→ What is expected
Could you restate the entries below word for word and leave the images out?
───── Extracted information ─────
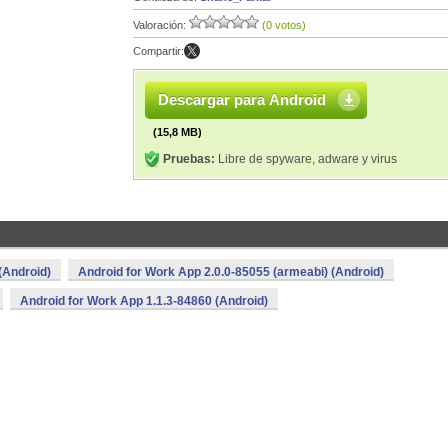
Valoración:
(0 votos)
Compartir:
Descargar para Android
(15,8 MB)
Pruebas:
Libre de spyware, adware y virus
(Android)
Android for Work App 2.0.0-85055 (armeabi) (Android)
Android for Work App 1.1.3-84860 (Android)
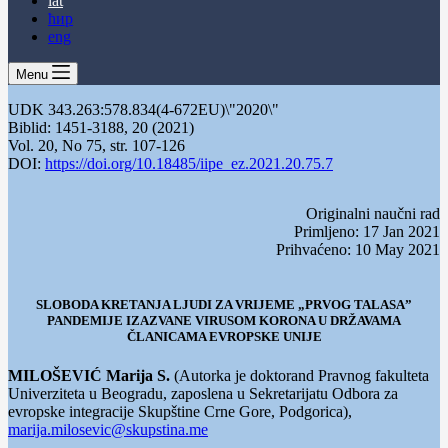
lat
ћир
eng
Menu
UDK 343.263:578.834(4-672EU)\"2020\"
Biblid: 1451-3188, 20 (2021)
Vol. 20, No 75, str. 107-126
DOI:
https://doi.org/10.18485/iipe_ez.2021.20.75.7
Originalni naučni rad
Primljeno: 17 Jan 2021
Prihvaćeno: 10 May 2021
SLOBODA KRETANJA LJUDI ZA VRIJEME „PRVOG TALASA”
PANDEMIJE IZAZVANE VIRUSOM KORONA U DRŽAVAMA
ČLANICAMA EVROPSKE UNIJE
MILOŠEVIĆ Marija S.
(Autorka je doktorand Pravnog fakulteta
Univerziteta u Beogradu, zaposlena u Sekretarijatu Odbora za
evropske integracije Skupštine Crne Gore, Podgorica),
marija.milosevic@skupstina.me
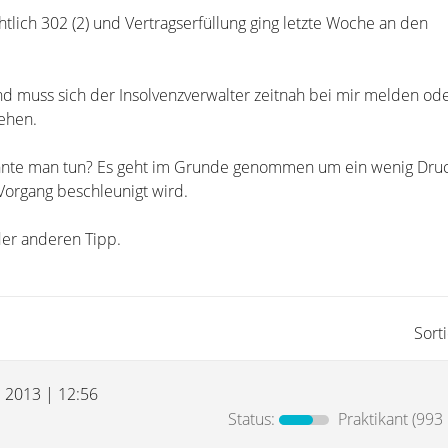
htlich 302 (2) und Vertragserfüllung ging letzte Woche an den
nd muss sich der Insolvenzverwalter zeitnah bei mir melden od
gehen.
 könnte man tun? Es geht im Grunde genommen um ein wenig Dr
 Vorgang beschleunigt wird.
der anderen Tipp.
Sort
l 2013 | 12:56
Status:
Praktikant
(993 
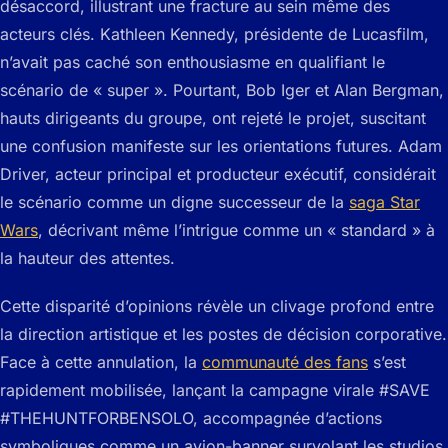
désaccord, illustrant une fracture au sein même des
acteurs clés. Kathleen Kennedy, présidente de Lucasfilm,
n’avait pas caché son enthousiasme en qualifiant le
scénario de « super ». Pourtant, Bob Iger et Alan Bergman,
hauts dirigeants du groupe, ont rejeté le projet, suscitant
une confusion manifeste sur les orientations futures. Adam
Driver, acteur principal et producteur exécutif, considérait
le scénario comme un digne successeur de la
saga Star
Wars
, décrivant même l’intrigue comme un « standard » à
la hauteur des attentes.
Cette disparité d’opinions révèle un clivage profond entre
la direction artistique et les postes de décision corporative.
Face à cette annulation, la
communauté des fans
s’est
rapidement mobilisée, lançant la campagne virale #SAVE
#THEHUNTFORBENSOLO, accompagnée d’actions
symboliques comme un avion-banner survolant les studios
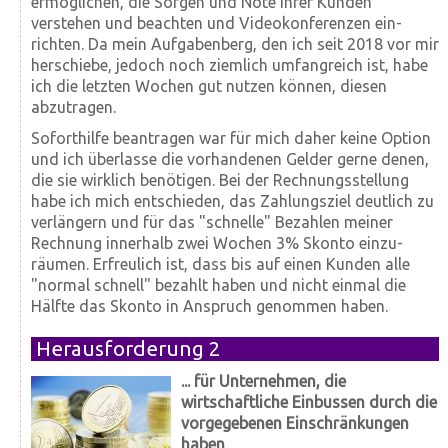
ermöglichen, die Sorgen und Nöte ihrer Kunden
verstehen und beachten und Video­konferenzen ein­
richten. Da mein Aufgaben­berg, den ich seit 2018 vor mir
herschiebe, jedoch noch ziemlich umfangreich ist, habe
ich die letzten Wochen gut nutzen können, diesen
abzutragen.
Soforthilfe beantragen war für mich daher keine Option
und ich über­lasse die vorhandenen Gelder gerne denen,
die sie wirklich benötigen. Bei der Rechnungs­stellung
habe ich mich ent­schieden, das Zahlungs­ziel deutlich zu
ver­längern und für das "schnelle" Bezahlen meiner
Rechnung innerhalb zwei Wochen 3% Skonto ein­zu­
räumen. Erfreulich ist, dass bis auf einen Kunden alle
"normal schnell" bezahlt haben und nicht einmal die
Hälfte das Skonto in Anspruch genommen haben.
Herausforderung 2
... für Unternehmen, die
wirtschaftliche Einbussen durch die
vorgegebenen Einschränkungen
haben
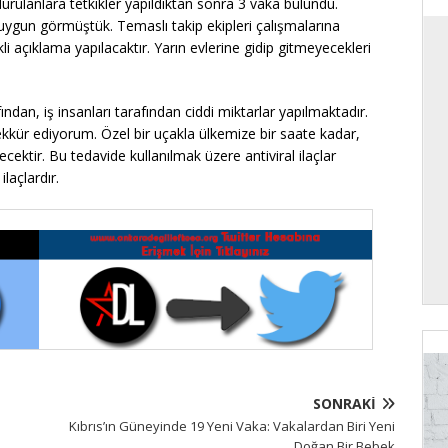
durulanlara tetkikler yapıldıktan sonra 3 vaka bulundu.
 uygun görmüştük. Temaslı takip ekipleri çalışmalarına
li açıklama yapılacaktır. Yarın evlerine gidip gitmeyecekleri
afından, iş insanları tarafından ciddi miktarlar yapılmaktadır.
kkür ediyorum. Özel bir uçakla ülkemize bir saate kadar,
cektir. Bu tedavide kullanılmak üzere antiviral ilaçlar
laçlardır.
SONRAKI
Kıbrıs’ın Güneyinde 19 Yeni Vaka: Vakalardan Biri Yeni
Doğan Bir Bebek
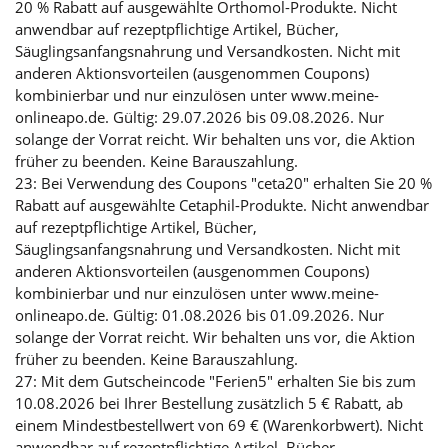
20 % Rabatt auf ausgewählte Orthomol-Produkte. Nicht
anwendbar auf rezeptpflichtige Artikel, Bücher,
Säuglingsanfangsnahrung und Versandkosten. Nicht mit
anderen Aktionsvorteilen (ausgenommen Coupons)
kombinierbar und nur einzulösen unter www.meine-
onlineapo.de. Gültig: 29.07.2026 bis 09.08.2026. Nur
solange der Vorrat reicht. Wir behalten uns vor, die Aktion
früher zu beenden. Keine Barauszahlung.
23: Bei Verwendung des Coupons "ceta20" erhalten Sie 20 %
Rabatt auf ausgewählte Cetaphil-Produkte. Nicht anwendbar
auf rezeptpflichtige Artikel, Bücher,
Säuglingsanfangsnahrung und Versandkosten. Nicht mit
anderen Aktionsvorteilen (ausgenommen Coupons)
kombinierbar und nur einzulösen unter www.meine-
onlineapo.de. Gültig: 01.08.2026 bis 01.09.2026. Nur
solange der Vorrat reicht. Wir behalten uns vor, die Aktion
früher zu beenden. Keine Barauszahlung.
27: Mit dem Gutscheincode "Ferien5" erhalten Sie bis zum
10.08.2026 bei Ihrer Bestellung zusätzlich 5 € Rabatt, ab
einem Mindestbestellwert von 69 € (Warenkorbwert). Nicht
anwendbar auf rezeptpflichtige Artikel, Bücher,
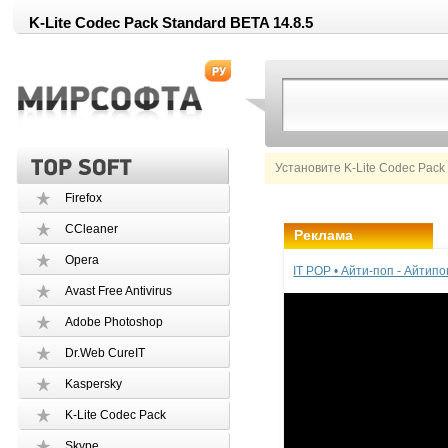
K-Lite Codec Pack Standard BETA 14.8.5
Установите K-Lite Codec Pack
Firefox
CCleaner
Реклама
Opera
IT POP • Айти-поп - Айтип
Avast Free Antivirus
Adobe Photoshop
Dr.Web CureIT
Kaspersky
K-Lite Codec Pack
Skype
─────
→ Your solution
Valoración:
(0 votos)
Compartir:
Descargar para Android
(15,8 MB)
Pruebas:
Libre de spyware, adware y virus
(Android)
Android for Work App 2.0.0-85055 (armeabi) (Android)
Android for Work App 1.1.3-84860 (Android)
lat
ћир
eng
Menu
UDK 343.263:578.834(4-672EU)\"2020\"
Biblid: 1451-3188, 20 (2021)
Vol. 20, No 75, str. 107-126
DOI:
https://doi.org/10.18485/iipe_ez.2021.20.75.7
Originalni naučni rad
Primljeno: 17 Jan 2021
Prihvaćeno: 10 May 2021
SLOBODA KRETANJA LJUDI ZA VRIJEME „PRVOG TALASA”
PANDEMIJE IZAZVANE VIRUSOM KORONA U DRŽAVAMA
ČLANICAMA EVROPSKE UNIJE
MILOŠEVIĆ Marija S.
(Autorka je doktorand Pravnog fakulteta
Univerziteta u Beogradu, zaposlena u Sekretarijatu Odbora za
evropske integracije Skupštine Crne Gore, Podgorica),
marija.milosevic@skupstina.me
htlich 302 (2) und Vertragserfüllung ging letzte Woche an den
nd muss sich der Insolvenzverwalter zeitnah bei mir melden od
gehen.
 könnte man tun? Es geht im Grunde genommen um ein wenig Dr
 Vorgang beschleunigt wird.
der anderen Tipp.
Sort
l 2013 | 12:56
Status:
Praktikant
(993 
désaccord, illustrant une fracture au sein même des
acteurs clés. Kathleen Kennedy, présidente de Lucasfilm,
n’avait pas caché son enthousiasme en qualifiant le
scénario de « super ». Pourtant, Bob Iger et Alan Bergman,
hauts dirigeants du groupe, ont rejeté le projet, suscitant
une confusion manifeste sur les orientations futures. Adam
Driver, acteur principal et producteur exécutif, considérait
le scénario comme un digne successeur de la
saga Star
Wars
, décrivant même l’intrigue comme un « standard » à
la hauteur des attentes.
Cette disparité d’opinions révèle un clivage profond entre
la direction artistique et les postes de décision corporative.
Face à cette annulation, la
communauté des fans
s’est
rapidement mobilisée, lançant la campagne virale #SAVE
#THEHUNTFORBENSOLO, accompagnée d’actions
symboliques comme un avion-banner survolant les studios
ermöglichen, die Sorgen und Nöte ihrer Kunden
verstehen und beachten und Video­konferenzen ein­
richten. Da mein Aufgaben­berg, den ich seit 2018 vor mir
herschiebe, jedoch noch ziemlich umfangreich ist, habe
ich die letzten Wochen gut nutzen können, diesen
abzutragen.
Soforthilfe beantragen war für mich daher keine Option
und ich über­lasse die vorhandenen Gelder gerne denen,
die sie wirklich benötigen. Bei der Rechnungs­stellung
habe ich mich ent­schieden, das Zahlungs­ziel deutlich zu
ver­längern und für das "schnelle" Bezahlen meiner
Rechnung innerhalb zwei Wochen 3% Skonto ein­zu­
räumen. Erfreulich ist, dass bis auf einen Kunden alle
"normal schnell" bezahlt haben und nicht einmal die
Hälfte das Skonto in Anspruch genommen haben.
Herausforderung 2
... für Unternehmen, die
wirtschaftliche Einbussen durch die
vorgegebenen Einschränkungen
haben
durulanlara tetkikler yapıldıktan sonra 3 vaka bulundu.
 uygun görmüştük. Temaslı takip ekipleri çalışmalarına
li açıklama yapılacaktır. Yarın evlerine gidip gitmeyecekleri
afından, iş insanları tarafından ciddi miktarlar yapılmaktadır.
kkür ediyorum. Özel bir uçakla ülkemize bir saate kadar,
cektir. Bu tedavide kullanılmak üzere antiviral ilaçlar
laçlardır.
SONRAKI
Kıbrıs’ın Güneyinde 19 Yeni Vaka: Vakalardan Biri Yeni
Doğan Bir Bebek
20 % Rabatt auf ausgewählte Orthomol-Produkte. Nicht
anwendbar auf rezeptpflichtige Artikel, Bücher,
Säuglingsanfangsnahrung und Versandkosten. Nicht mit
anderen Aktionsvorteilen (ausgenommen Coupons)
kombinierbar und nur einzulösen unter www.meine-
onlineapo.de. Gültig: 29.07.2026 bis 09.08.2026. Nur
solange der Vorrat reicht. Wir behalten uns vor, die Aktion
früher zu beenden. Keine Barauszahlung.
23: Bei Verwendung des Coupons "ceta20" erhalten Sie 20 %
Rabatt auf ausgewählte Cetaphil-Produkte. Nicht anwendbar
auf rezeptpflichtige Artikel, Bücher,
Säuglingsanfangsnahrung und Versandkosten. Nicht mit
anderen Aktionsvorteilen (ausgenommen Coupons)
kombinierbar und nur einzulösen unter www.meine-
onlineapo.de. Gültig: 01.08.2026 bis 01.09.2026. Nur
solange der Vorrat reicht. Wir behalten uns vor, die Aktion
früher zu beenden. Keine Barauszahlung.
27: Mit dem Gutscheincode "Ferien5" erhalten Sie bis zum
10.08.2026 bei Ihrer Bestellung zusätzlich 5 € Rabatt, ab
einem Mindestbestellwert von 69 € (Warenkorbwert). Nicht
anwendbar auf rezeptpflichtige Artikel, Bücher,
K-Lite Codec Pack Standard BETA 14.8.5
Установите K-Lite Codec Pack
Firefox
CCleaner
Реклама
Opera
IT POP • Айти-поп - Айтип
Avast Free Antivirus
Adobe Photoshop
Dr.Web CureIT
Kaspersky
K-Lite Codec Pack
Skype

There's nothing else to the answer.